(PAGE EXTRACT)
Emotional Development
Media-related emotion research focuses on the process of perceiving various emotional content expressed in media, such as emotional empathy (Farrant et al., 2012) and emotion recognition (Bierman et al., 2008). It does not primarily focus on the subjective development of emotions. Emotional expression refers to the way individuals express their emotions through verbal and nonverbal behaviors, including facial expressions. Within the family, emotional expression plays an important role in providing a context for children to learn about emotional regulation and expression rules. Parents serve as models for their children, reinforcing their children’s emotional expression (Saarni, 1989). The way parents express emotions also influences children’s development of self-regulation by sensitizing them to nonverbal cues and helping them better understand emotions (Dunsmore & Karn, 2001). It also enhances their understanding of others’ emotional reactions (Halberstadt et al., 1999) and teaches them appropriate emotional responses in social interactions (Woo & Chong, 2003). Previous studies have shown that when mothers express positive emotions like joy and affection, it positively impacts their children’s emotional expressiveness and emotional literacy (Cassidy et al., 1992). However, excessive intensity of negative emotions such as anger, upset, and sadness can impair children’s emotional competence (Denham et al., 1997). When children watch YouTube and are exposed to emotional expressions of other children and adults, it can positively influence their emotional development by helping them understand the emotions of others. This study aims to examine how emotions are expressed by characters appearing in YouTube videos.
Another factor that affects emotional development is the presence of video violence. Repeated exposure to violent contents can lead to habituation of certain natural emotional reactions, which is called desensitization (Huesmann & Kirwil, 2007). Research and discussions on the harmful effects of video content have primarily focused on violent language, behavior, and sensationalism. For instance, Gerbner conducted an analysis of prime-time drama and entertainment programs on three major U.S. television networks (ABC, CBS, and NBC) in the late 1960s. The findings revealed that these programs depicted more violence than what occurs in real life. Based on this, Gerbner proposed cultivation theory, which suggests that heavy TV viewers, in comparison with light viewers, tend to “cultivate” a worldview that resembles the symbolic world portrayed on television—a world that is more violent than reality. Subsequent studies have reaffirmed that prolonged exposure to television leads to frequent exposure to violent content, thereby shaping the perception of society as malevolent and perilous (e.g., Gerbner et al., 1980; Morgan & Signorielli, 1990). Social cognitive theory, as proposed by Bandura (2002), explains that individuals can learn about violence through observing violent acts depicted in video content. This theory suggests that individuals can imitate violent behavior projected in real life, even without direct experience of violence.
(End PAGE EXTRACT)
(DATASET ENTRIES)
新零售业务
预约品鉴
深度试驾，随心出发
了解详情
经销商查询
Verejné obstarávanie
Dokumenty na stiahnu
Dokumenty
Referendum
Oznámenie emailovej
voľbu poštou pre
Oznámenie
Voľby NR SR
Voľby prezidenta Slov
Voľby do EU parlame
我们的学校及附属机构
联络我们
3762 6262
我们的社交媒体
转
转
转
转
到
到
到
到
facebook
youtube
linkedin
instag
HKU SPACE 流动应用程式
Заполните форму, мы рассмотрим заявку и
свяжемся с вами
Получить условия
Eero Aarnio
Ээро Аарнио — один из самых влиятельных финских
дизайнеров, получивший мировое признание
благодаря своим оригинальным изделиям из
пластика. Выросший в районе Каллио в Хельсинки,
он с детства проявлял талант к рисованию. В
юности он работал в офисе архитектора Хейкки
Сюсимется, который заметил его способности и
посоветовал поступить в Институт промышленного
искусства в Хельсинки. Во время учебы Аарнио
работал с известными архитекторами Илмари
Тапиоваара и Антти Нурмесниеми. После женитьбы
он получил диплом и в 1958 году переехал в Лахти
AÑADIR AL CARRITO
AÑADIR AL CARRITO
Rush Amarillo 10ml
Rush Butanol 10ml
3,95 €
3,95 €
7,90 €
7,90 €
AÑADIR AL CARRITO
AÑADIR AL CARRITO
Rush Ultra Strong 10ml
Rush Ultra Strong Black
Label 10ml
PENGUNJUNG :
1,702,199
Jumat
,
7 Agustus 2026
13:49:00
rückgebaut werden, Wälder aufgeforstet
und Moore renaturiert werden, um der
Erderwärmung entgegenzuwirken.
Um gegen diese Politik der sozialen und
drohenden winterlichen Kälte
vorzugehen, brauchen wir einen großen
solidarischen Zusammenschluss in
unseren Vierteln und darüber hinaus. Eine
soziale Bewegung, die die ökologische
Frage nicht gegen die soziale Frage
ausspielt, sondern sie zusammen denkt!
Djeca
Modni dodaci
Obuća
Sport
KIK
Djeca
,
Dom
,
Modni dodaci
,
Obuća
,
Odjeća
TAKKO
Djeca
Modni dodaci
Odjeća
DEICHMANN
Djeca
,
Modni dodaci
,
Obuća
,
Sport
(End DATASET ENTRIES)
TASK
Please answer these questions from the emotional development text:
(a) Which three U.S. television networks did Gerbner analyze?
(b) What is the habituation of natural emotional reactions after repeated exposure to violent content called?
(c) Which positive emotions expressed by mothers are named as benefiting children's emotional expressiveness?

EXERCISE RESPONSE
(a) ABC, CBS, and NBC
(b) Desensitization
(c) Joy and affection